PASSAGE PROVIDED —

Public interest issues continue to arise primarily where foreign investments are made into companies that are viewed as ‘strategic’ for the purposes of the Foreign Strategic Investments Law. In 2018, a new set of amendments to that law was enacted, which provided, basically, that private foreign investors are only allowed to acquire control over strategic companies if they disclose information on their controlling parties and beneficiaries to the FAS to its satisfaction and that, before such disclosure is made, they are generally viewed as sovereign foreign investors, to which the much stricter regulatory regime applies. The new disclosure requirements seem to be quite burdensome but we have yet to see how they will work in practice.

As regards non-strategic companies, the Bayer/Monsanto deal is an example of a case in which the public interest element was present. As one of the remedies imposed by the FAS was the requirement that Bayer should transfer its selected technologies to Russian companies and give them access to its data bank, that was perceived by many as protection of Russian public interest, in particular food security of the state.

Generally, the Bayer/Monsanto decision issued in April 2018 may be viewed as the most significant in 2018 for the reason that the FAS used new approaches to merger assessment and imposed remedies that are new as to their form and content. We will discuss this decision in greater detail separately.

GTDT: What lessons can be learned from recent cases to help merger parties manage the review process and allay authority concerns at an early stage?

AV & OK: Generally, as in the past, cases that raise no competition concerns, are complete, meet all applicable requirements (such as, for example, formalisation of documents) and contain information aimed at pre-empting the FAS’s likely questions (such as market share information) are typically cleared within 30 days of the filing date. If the deal gives rise to competition concerns, the FAS typically extends the review period by up to two additional months, and the extension decision should be issued by the expiry of the initial 30 days after submission. In our experience, the FAS has always (except for maybe two or three cases) met the statutory deadlines for decisions. At the same time, the timing of the review process is not always predictable, as the FAS has broad discretion in determining whether the deal gives rise to concerns and, accordingly, whether to extend the review period.

In addition, the FAS may return the filing if it finds it to be incomplete, and in this case the review period will start anew as soon as the full set of documents is submitted. In this context, and although the preparation of the filing may take a month or even more, it is advisable to submit it only when all information and documents required by the law are available and duly formalised and processed. In particular, the client should be ready to provide the constituent, registration and some other documents of the purchaser and the target (documents issued abroad must carry an apostille or be legalised by a Russian consulate in the relevant country, need to be translated into Russian and the translation must be certified by a Russian notary), information on companies in their respective groups and also on the ultimate beneficiaries of the groups, the market share information and rather extensive information on the groups’ business activities in Russia for two years preceding the filing, including performance results, key customers and key suppliers. It is critical, therefore, when planning a deal, to factor in sufficient time for preparation of the Russian filing.

SUPPLIED MATERIAL —
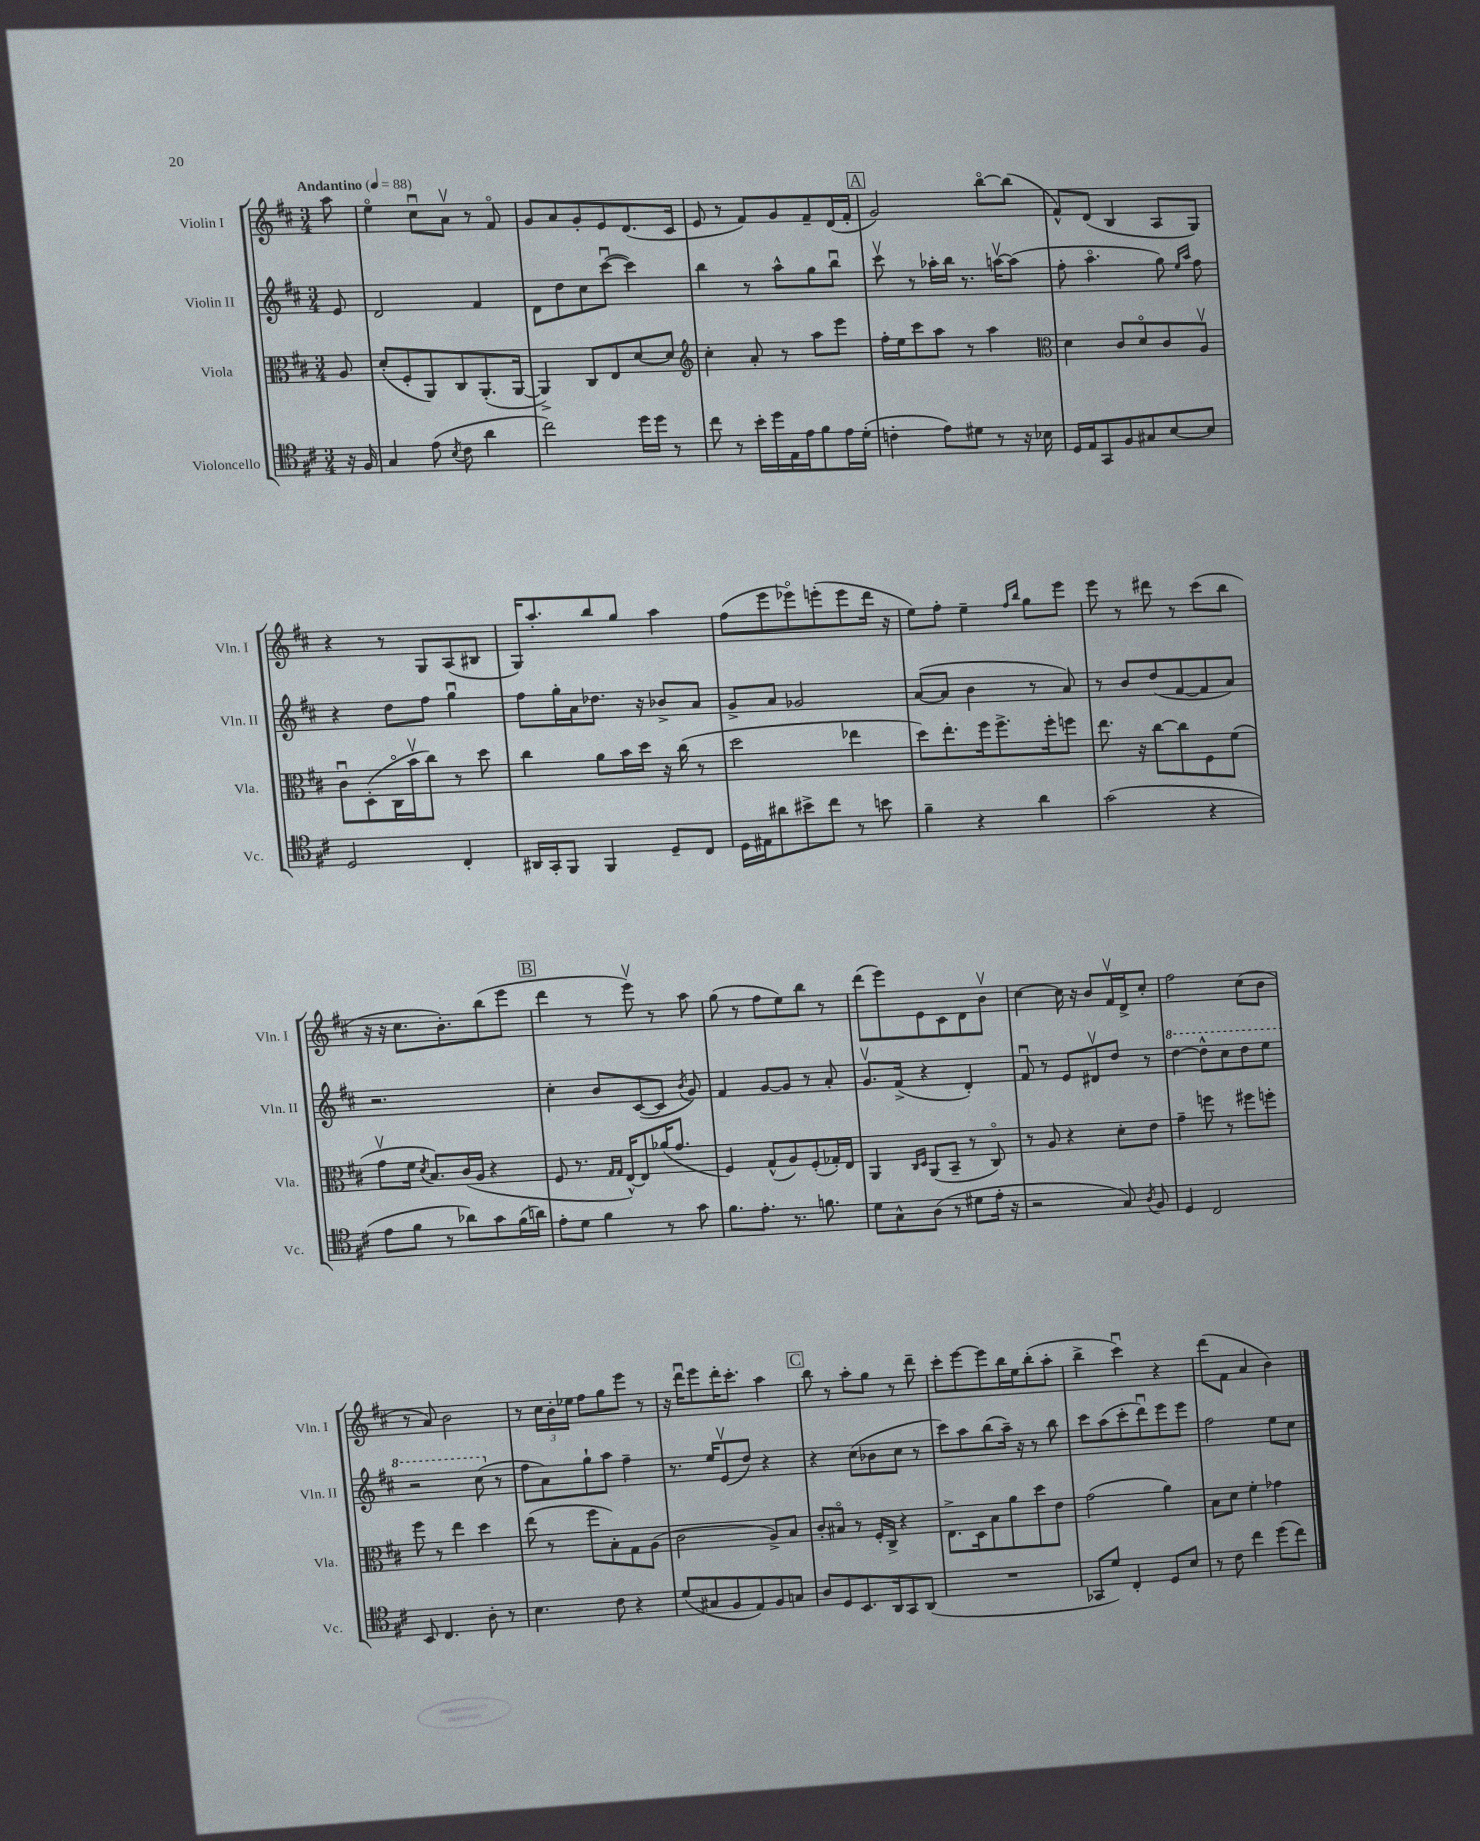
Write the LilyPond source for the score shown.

BRIEF A — According to the passage on Russian merger review, within how many days of the filing date are complete filings that raise no competition concerns typically cleared?
BRIEF B — Pick up the passage on Russian merger review after its last sentence and continue it.

WRITTEN RESPONSE A — They are typically cleared within 30 days of the filing date.

WRITTEN RESPONSE B —
Prohibition remains rare in practice. According to the FAS’s officials, only about 1.5 per cent of the notified transactions are blocked. Generally, the test for clearance is competition-related – the FAS may refuse clearance if it finds that the transaction leads or may lead to a limitation of competition, including as a result of creating or strengthening a dominant position. However, the FAS may also refuse clearance if it believes that information in the filing is false or insufficient.

The review process is generally not public, and communication between an applicant and the authority is formal. The FAS would typically issue a formal written request if it needs additional information or clarifications. Such formal requests may result in an extension of the review period, and from that perspective it is advisable to avoid them, including by means of making the filing as complete as possible and trying to pre-empt the FAS’s queries. However, it is usually possible for an applicant to call the case-handler to check whether further input is required and generally monitor the process to the extent possible. Such communication substantially facilitates the process, but it is only available if the filing is not designated as confidential (if it is, the review process is fully closed) and if the case-handler is reasonably friendly (most of them are). The officers at a higher level, participating in the approval process (eg, heads of the FAS’s industry departments) are generally also accessible and open to discussions.

That said, in our view, in 2018 the approach to review of merger filings used by certain FAS departments became more formalistic. Thus, we saw an increased number of extensions of review periods of our filings on formal grounds in cases that raised no competition concerns. In a number of cases, we also experienced the case-handlers’ reluctance to talk to us or to cooperate on technical aspects. By way of example, there were several cases where the case-handlers refused to give us requests for information personally and instead sent them by regular post, which significantly delayed the process. One of these requests was sent to us in December and, because of the very busy season for the post was stuck somewhere on its way to us: while the distance between the FAS and our office is about 7 kilometers, the request was not delivered for 20 days, and it was only after we started formal ‘find-a-lost-letter’ proceedings with the post and provided evidence of same to the FAS, the FAS agreed to share a copy of the request with us. We have also noticed that the case-handlers were less happy to discuss information requests over phone, which we think may be because the authority is overloaded and tends to take advantage of the extensions. In light of such tendency, we make our filings as complete as possible and thus try to pre-empt the FAS’s requests for information that is not required as a matter of law, but that, if not provided up-front voluntarily, is often requested by the FAS additionally (eg, the market share information).

GTDT: What do recent cases tell us about the enforcement priorities of the authorities in your jurisdiction?

AV & OK: The FAS is a governmental agency in charge of securing competition in Russia and enforcement of the LPC. Generally, the FAS is independent in making decisions within the scope of its authority, including in the merger control sphere. As previously, the authority pays particular attention to mergers between competitors and especially where it suspects that the transaction may give rise to competition concerns.

In such cases, the FAS typically extends the initial 30-day review period by an additional two months in order to conduct full-scale market analysis, in the context of which it requests very detailed factual information from the parties involved. Where, as a result of such in-depth analysis, the FAS comes to the conclusion that the deal is problematic from a competition law perspective, it imposes remedies on the parties (typically, of a behavioural nature) or even blocks the deal (which occurs rarely).

It is noteworthy that, following the Bayer/Monsanto case, we saw in the press numerous comments of the FAS officials on the necessity to change traditional approaches to merger control analysis in relation to deals that involve ‘network effects’, transfer of innovation technologies and big data. Accordingly, we expect that such deals may become hardest to get approval for in the near future.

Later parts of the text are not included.